D  RCV Sevastopol, Ukraine  3593.7  4557.7  5153.7  7038.7  8494.7  10871.7  13527.7  
16331.7  20047.7

P  RMP Kaliningrad, Russia  3593.8  4557.8  5153.8  7038.8  8494.8  10871.8  13527.8  16331.8  20047.8

S  RIT Severomorsk, Russia  3593.9  4557.9  5153.9  7038.9  8494.9  10871.9  13527.9  16331.9  20047.9

C  RIW Moscow, Russia 3594.0  4558.0  5154.0  7039.0  8495.0  10872.0  13528.0  16332.0  20048.0

A  Astrakhan, Russia (tentative)  3595.1  4558.1  5154.1  7039.1  8495.1  10872.1  13528.1  16332.1  20048.1

F  RJS Vladivostok, Russia 3595.2  4558.2  5154.2  7039.2  8495.2  10872.2  13528.2  16332.2  20048.2 

K  RCC Petropavlovsk-Kamchatsky, Russia  5154.3  7039.3  8495.3  10872.3  13528.3  16332.3

M  RTS Magadan, Russia  4558.4  5154.4  7039.4  8495.4  10872.4  13528.4  16332.4  20048.4

Monitor reports in the Numbers and Oddities (N&O) bulletin have shown that some cluster markers (especially "F" and "M") have been transmitting on frequencies different from their regular frequencies for short periods.

The Solitaries

The second family of letter markers includes all of those that operate outside the clusters. For this reason, they are often called "solitary markers" or "solitaires". They also transmit their single-letter identifier in standard using Morse code.

A few solitary markers, like "R" on 4325.9 and 5465.9 kHz, operate exactly like the cluster beacons, sending only their single-letter identifier and nothing else.

Most of the solitaries, most notably "P" on various MF and HF frequencies, in addition to their single-letter identifier, send brief messages using high-speed CW or in an FSK digital mode. There is no evidence that the cluster marker "P" and the solitary marker "P" are directly related.

It was reported in Numbers and Oddities, issue 142, that a marker “C” transmitting on 8000 kHz also sent messages using it international call sign RIW, which is allocated to a Russian naval communication station in Khiva, Uzbekistan. 

There are also a few oddities transmitting signals with poor modulation and irregular timing, like the "V" marker listed below. The "P" marker transmissions also carry Russian Navy flash priority Morse code messages with the call signs RPM and RD.

Here is a known list of the solitaries recently reported to the UDXF forum.

R  Izhevsk (Ustinov), Russia  4325.9  5465.9

V  Khiva, Uzbekistan  3658.0  5141.0  5342.0 (irregular)  6430.7 (irregular)  6809.0  7027.5  8103.5  10202.0

P  Kaliningrad, Russia  420.0  583.0 (MW in December 2007)  3167.0  3291.0  3327.0  3699.5  3837.0  4031.0  4043.0  4079.0

C  RIW Khiva, Uzbekistan  8000.0

Who or what are these stations?

According to ENIGMA, these SLHFM stations are used by the Russian navy (especially its submarine branch) to find the most suitable radiofrequency for contact based on current radio propagation conditions.

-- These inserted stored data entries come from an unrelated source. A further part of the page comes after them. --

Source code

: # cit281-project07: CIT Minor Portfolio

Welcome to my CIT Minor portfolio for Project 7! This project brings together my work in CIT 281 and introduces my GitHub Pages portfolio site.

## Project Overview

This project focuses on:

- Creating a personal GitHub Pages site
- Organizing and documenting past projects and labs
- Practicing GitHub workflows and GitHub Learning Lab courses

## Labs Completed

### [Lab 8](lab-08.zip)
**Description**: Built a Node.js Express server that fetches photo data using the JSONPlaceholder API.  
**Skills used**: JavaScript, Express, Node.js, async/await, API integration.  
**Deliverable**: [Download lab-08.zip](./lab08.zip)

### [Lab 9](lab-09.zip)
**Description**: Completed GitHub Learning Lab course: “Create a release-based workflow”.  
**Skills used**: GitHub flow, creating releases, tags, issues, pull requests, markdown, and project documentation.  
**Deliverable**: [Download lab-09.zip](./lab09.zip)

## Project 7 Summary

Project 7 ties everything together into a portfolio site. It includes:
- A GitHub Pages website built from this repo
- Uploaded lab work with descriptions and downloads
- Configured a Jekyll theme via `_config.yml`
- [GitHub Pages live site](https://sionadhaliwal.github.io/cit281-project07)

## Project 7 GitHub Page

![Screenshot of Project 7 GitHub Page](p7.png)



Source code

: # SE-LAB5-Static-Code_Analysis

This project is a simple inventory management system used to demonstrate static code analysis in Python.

The purpose of the letter beacons is not yet known with any certainty. Like their Russian Army counterparts, their many theories, but none is based on any documentary evidence. They have been postulated to be radio propagation beacons, channel markers, or beacons used in tracking satellites, or for civil defense purposes. Some stations of this family of stations, in particular the "U" beacon, have been implicated in deliberate jamming.